Ein weiteres Indiz ist, dass Meloni sich der "Koalition der Willigen", angeführt von Großbritannien, Frankreich und Deutschland, nicht angeschlossen hat. Und: Umgerechnet aufs BIP unterstützt Italien die Ukraine dem Support Tracker des Kieler Instituts für Weltwirtschaft zufolge nur so stark wie das neutrale Österreich und das arme Rumänien.
"Ich würde das nicht dramatisieren"
Bis jetzt hat Meloni versucht, Trumps Ausfälle irgendwie kleinzureden. Schon im Frontalangriff von US-Vizepräsident JD Vance bei der Münchner Sicherheitskonferenz auf Europa hatte Meloni mehr als einen Funken Wahrheit ausgemacht.

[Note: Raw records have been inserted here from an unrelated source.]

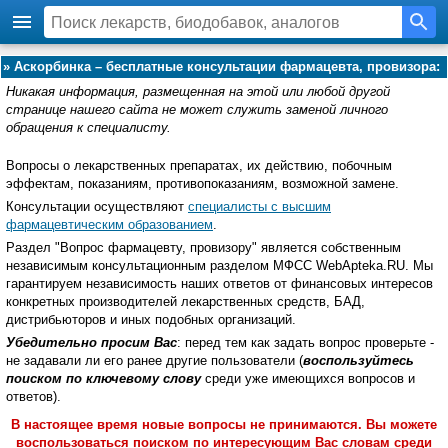
»
Аскорбинка – бесплатные консультации фармацевта, провизора:
Никакая информация, размещенная на этой или любой другой
странице нашего сайта не может служить заменой личного
обращения к специалисту.
Вопросы о лекарственных препаратах, их действию, побочным
эффектам, показаниям, противопоказаниям, возможной замене.
Консультации осуществляют
специалисты с высшим
фармацевтическим образованием
.
Раздел "Вопрос фармацевту, провизору" является собственным
независимым консультационным разделом МФСС WebApteka.RU. Мы
гарантируем независимость наших ответов от финансовых интересов
конкретных производителей лекарственных средств, БАД,
дистрибьюторов и иных подобных организаций.
Убедительно просим Вас
: перед тем как задать вопрос проверьте -
не задавали ли его ранее другие пользователи (
воспользуйтесь
поиском по ключевому слову
среди уже имеющихся вопросов и
ответов).
В настоящее время новые вопросы не принимаются. Вы можете
воспользоваться поиском по интересующим Вас словам среди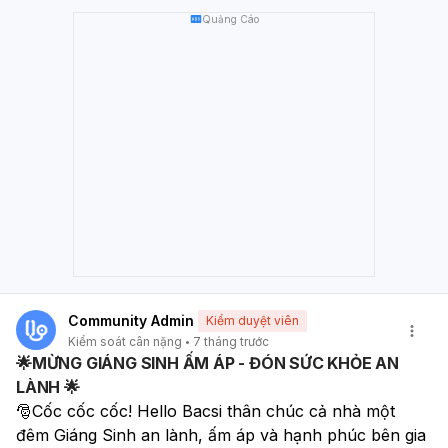
Luyện tập hợp lý:
Ưu tiên các bài tập tăng cơ thay vì
Quảng Cáo
chỉ tập cardio để xây dựng khối lượng cơ bắp, giúp cơ
thể săn chắc và đốt cháy mỡ hiệu quả hơn. Việc kiểm
soát mỡ bụng không chỉ giúp bạn có vóc dáng cân đối
hơn mà còn bảo vệ sức khỏe lâu dài.
Community Admin
Kiểm duyệt viên
Kiểm soát cân nặng
7 tháng trước
🌟MỪNG GIÁNG SINH ẤM ÁP - ĐÓN SỨC KHỎE AN
LÀNH 🌟
🎅Cốc cốc cốc! Hello Bacsi thân chúc cả nhà một 
đêm Giáng Sinh an lành, ấm áp và hạnh phúc bên gia 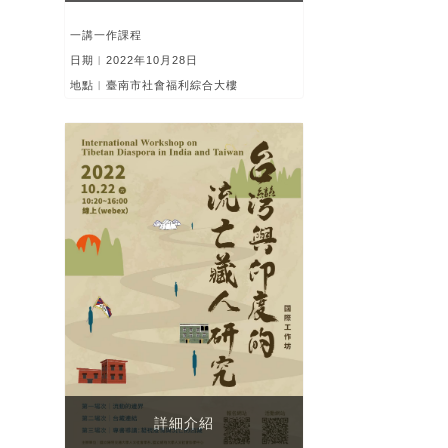
一講一作課程
日期︱2022年10月28日
地點︱臺南市社會福利綜合大樓
詳細介紹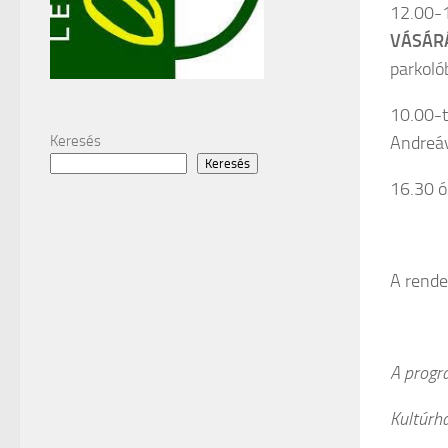
12.00-1
VÁSÁR
parkoló
10.00-t
Andreáv
Keresés
Keresés
16.30 ó
A rende
A progr
Kultúrh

Auch mit Blick auf Trumps Sicherheitsstrategie versuchte sie in einem Interview mit dem Privatsender La7 zu beschwichtigen: "Ich würde das jetzt nicht dramatisieren", sagte sie. "Wenn Europa wieder groß werden will, dann muss es verstehen, dass es seine Entscheidungen allein treffen muss und sich nicht von anderen abhängig machen darf. Wenn man seine Sicherheit jemand anderen verwalten lässt, zahlt man einen Preis dafür." Eine Mahnung an die EU, die ganz in Trumps Sinne sein dürfte.
In den regierungskritischen Medien Italiens liest man immer wieder Kommentare, die Meloni als Marionette in Trumps Händen bezeichnen. Trump wiederum zeigt sich immer sehr angetan von Italiens Regierungschefin, nennt sie eine kluge und schöne Frau. Diese Gunst wird sie sich nicht verscherzen wollen. Aber ihre Mahnung an die EU gilt auch für sie selbst: Wer sich von einer anderen Macht abhängig macht, zahlt dafür einen Preis. Früher oder später wird Meloni sich entscheiden müssen, auf welcher Seite sie stehen will.